工作事项:
引用清单中自含有“小・中・高校が同じ敷地にある。体育館（含室内プール）も含めた”的一行起、至含有“課後、長期休暇中に必要に応じて補習もある。4年制大学への進学”的一行止的各行文字，首尾两行均包括在内。

可用资料:
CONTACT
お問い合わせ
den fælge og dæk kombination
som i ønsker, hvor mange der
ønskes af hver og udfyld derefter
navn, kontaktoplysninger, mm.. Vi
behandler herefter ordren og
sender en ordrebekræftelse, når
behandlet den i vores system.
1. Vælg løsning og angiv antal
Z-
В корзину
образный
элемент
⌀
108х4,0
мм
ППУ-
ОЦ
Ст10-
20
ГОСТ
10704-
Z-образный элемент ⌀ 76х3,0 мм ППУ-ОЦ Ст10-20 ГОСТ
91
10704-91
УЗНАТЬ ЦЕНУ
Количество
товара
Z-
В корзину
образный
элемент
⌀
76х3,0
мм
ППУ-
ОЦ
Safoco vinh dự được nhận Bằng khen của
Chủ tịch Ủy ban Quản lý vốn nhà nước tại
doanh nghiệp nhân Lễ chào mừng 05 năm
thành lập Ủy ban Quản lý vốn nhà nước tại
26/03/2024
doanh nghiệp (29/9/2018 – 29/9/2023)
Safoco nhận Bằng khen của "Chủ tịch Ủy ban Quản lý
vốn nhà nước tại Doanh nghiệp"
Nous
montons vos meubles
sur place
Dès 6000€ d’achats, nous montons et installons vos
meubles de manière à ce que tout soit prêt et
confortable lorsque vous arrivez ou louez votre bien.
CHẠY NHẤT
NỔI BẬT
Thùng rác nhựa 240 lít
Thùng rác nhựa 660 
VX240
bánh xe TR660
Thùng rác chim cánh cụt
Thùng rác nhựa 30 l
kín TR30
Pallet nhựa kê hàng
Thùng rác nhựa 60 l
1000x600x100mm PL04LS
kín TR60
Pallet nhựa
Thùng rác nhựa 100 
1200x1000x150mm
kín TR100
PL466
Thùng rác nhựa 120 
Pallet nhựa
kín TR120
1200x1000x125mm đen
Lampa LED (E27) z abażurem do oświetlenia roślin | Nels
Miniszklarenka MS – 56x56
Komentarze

---

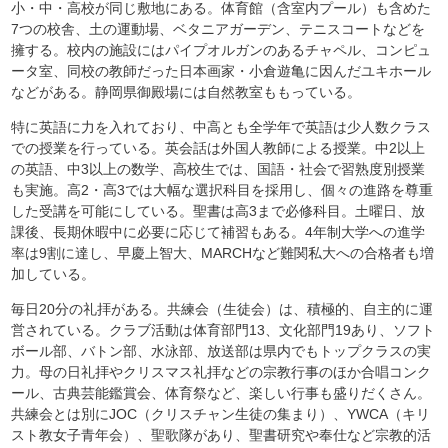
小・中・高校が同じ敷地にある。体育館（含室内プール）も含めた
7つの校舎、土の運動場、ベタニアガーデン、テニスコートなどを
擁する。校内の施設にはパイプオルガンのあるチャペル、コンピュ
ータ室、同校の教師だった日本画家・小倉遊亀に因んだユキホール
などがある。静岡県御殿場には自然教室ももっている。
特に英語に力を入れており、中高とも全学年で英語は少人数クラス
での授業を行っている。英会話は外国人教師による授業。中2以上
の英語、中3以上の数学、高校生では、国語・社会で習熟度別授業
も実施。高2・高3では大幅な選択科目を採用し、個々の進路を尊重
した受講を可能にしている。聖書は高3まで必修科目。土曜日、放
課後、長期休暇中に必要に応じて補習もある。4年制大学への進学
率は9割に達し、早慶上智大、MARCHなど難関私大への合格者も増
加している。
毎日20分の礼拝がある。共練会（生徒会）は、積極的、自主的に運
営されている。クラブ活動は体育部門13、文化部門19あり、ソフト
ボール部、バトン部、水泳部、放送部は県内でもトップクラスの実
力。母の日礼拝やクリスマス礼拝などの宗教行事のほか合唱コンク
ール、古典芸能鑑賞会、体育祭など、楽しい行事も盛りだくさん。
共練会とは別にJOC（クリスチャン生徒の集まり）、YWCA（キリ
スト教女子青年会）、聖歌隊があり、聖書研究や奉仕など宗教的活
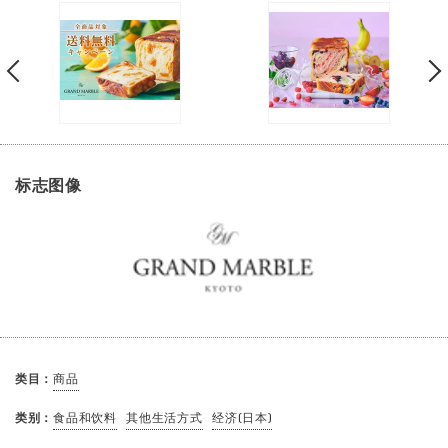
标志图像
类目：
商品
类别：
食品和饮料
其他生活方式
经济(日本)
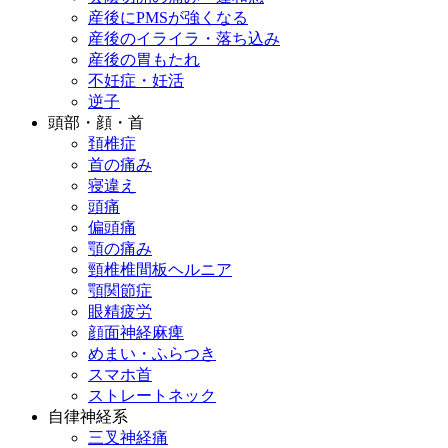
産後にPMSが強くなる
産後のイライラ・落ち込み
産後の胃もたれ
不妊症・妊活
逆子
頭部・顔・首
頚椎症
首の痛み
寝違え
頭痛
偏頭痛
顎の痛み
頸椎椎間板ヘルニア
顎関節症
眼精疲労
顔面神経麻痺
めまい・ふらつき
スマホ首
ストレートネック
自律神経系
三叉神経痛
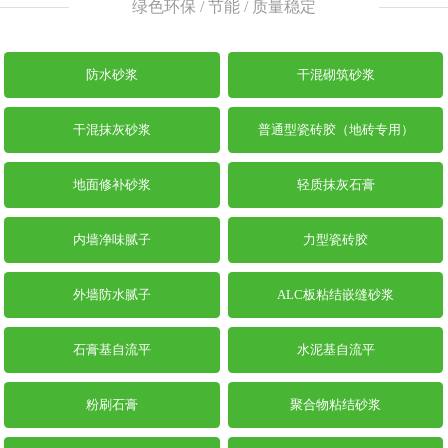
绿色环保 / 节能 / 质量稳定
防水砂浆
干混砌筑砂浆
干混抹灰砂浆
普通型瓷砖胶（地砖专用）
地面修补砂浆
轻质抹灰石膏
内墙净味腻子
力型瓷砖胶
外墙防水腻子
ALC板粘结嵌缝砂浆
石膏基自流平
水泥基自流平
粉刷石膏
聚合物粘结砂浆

* * *

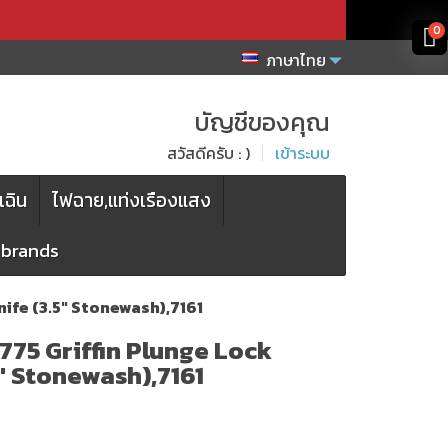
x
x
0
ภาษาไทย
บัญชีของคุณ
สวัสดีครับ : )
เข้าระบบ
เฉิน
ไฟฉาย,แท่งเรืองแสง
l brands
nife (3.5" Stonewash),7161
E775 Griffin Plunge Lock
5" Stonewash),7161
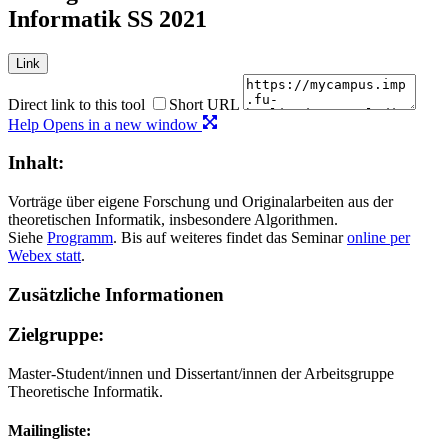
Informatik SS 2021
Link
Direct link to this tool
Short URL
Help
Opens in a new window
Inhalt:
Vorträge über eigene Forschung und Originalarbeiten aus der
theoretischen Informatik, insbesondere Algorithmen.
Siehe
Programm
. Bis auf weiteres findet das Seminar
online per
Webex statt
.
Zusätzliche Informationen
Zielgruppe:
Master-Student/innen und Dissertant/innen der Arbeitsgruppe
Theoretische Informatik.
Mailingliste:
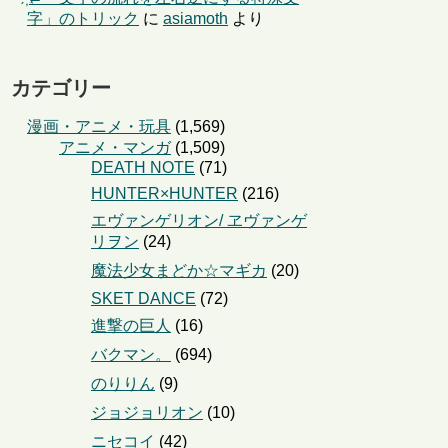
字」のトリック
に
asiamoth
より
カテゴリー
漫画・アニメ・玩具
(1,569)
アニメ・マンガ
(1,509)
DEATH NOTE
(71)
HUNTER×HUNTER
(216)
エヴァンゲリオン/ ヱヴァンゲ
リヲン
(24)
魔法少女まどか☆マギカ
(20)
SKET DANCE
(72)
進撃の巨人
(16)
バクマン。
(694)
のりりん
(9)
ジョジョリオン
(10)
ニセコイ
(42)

练习答复:
小・中・高校が同じ敷地にある。体育館（含室内プール）も含めた
7つの校舎、土の運動場、ベタニアガーデン、テニスコートなどを
擁する。校内の施設にはパイプオルガンのあるチャペル、コンピュ
ータ室、同校の教師だった日本画家・小倉遊亀に因んだユキホール
などがある。静岡県御殿場には自然教室ももっている。
特に英語に力を入れており、中高とも全学年で英語は少人数クラス
での授業を行っている。英会話は外国人教師による授業。中2以上
の英語、中3以上の数学、高校生では、国語・社会で習熟度別授業
も実施。高2・高3では大幅な選択科目を採用し、個々の進路を尊重
した受講を可能にしている。聖書は高3まで必修科目。土曜日、放
課後、長期休暇中に必要に応じて補習もある。4年制大学への進学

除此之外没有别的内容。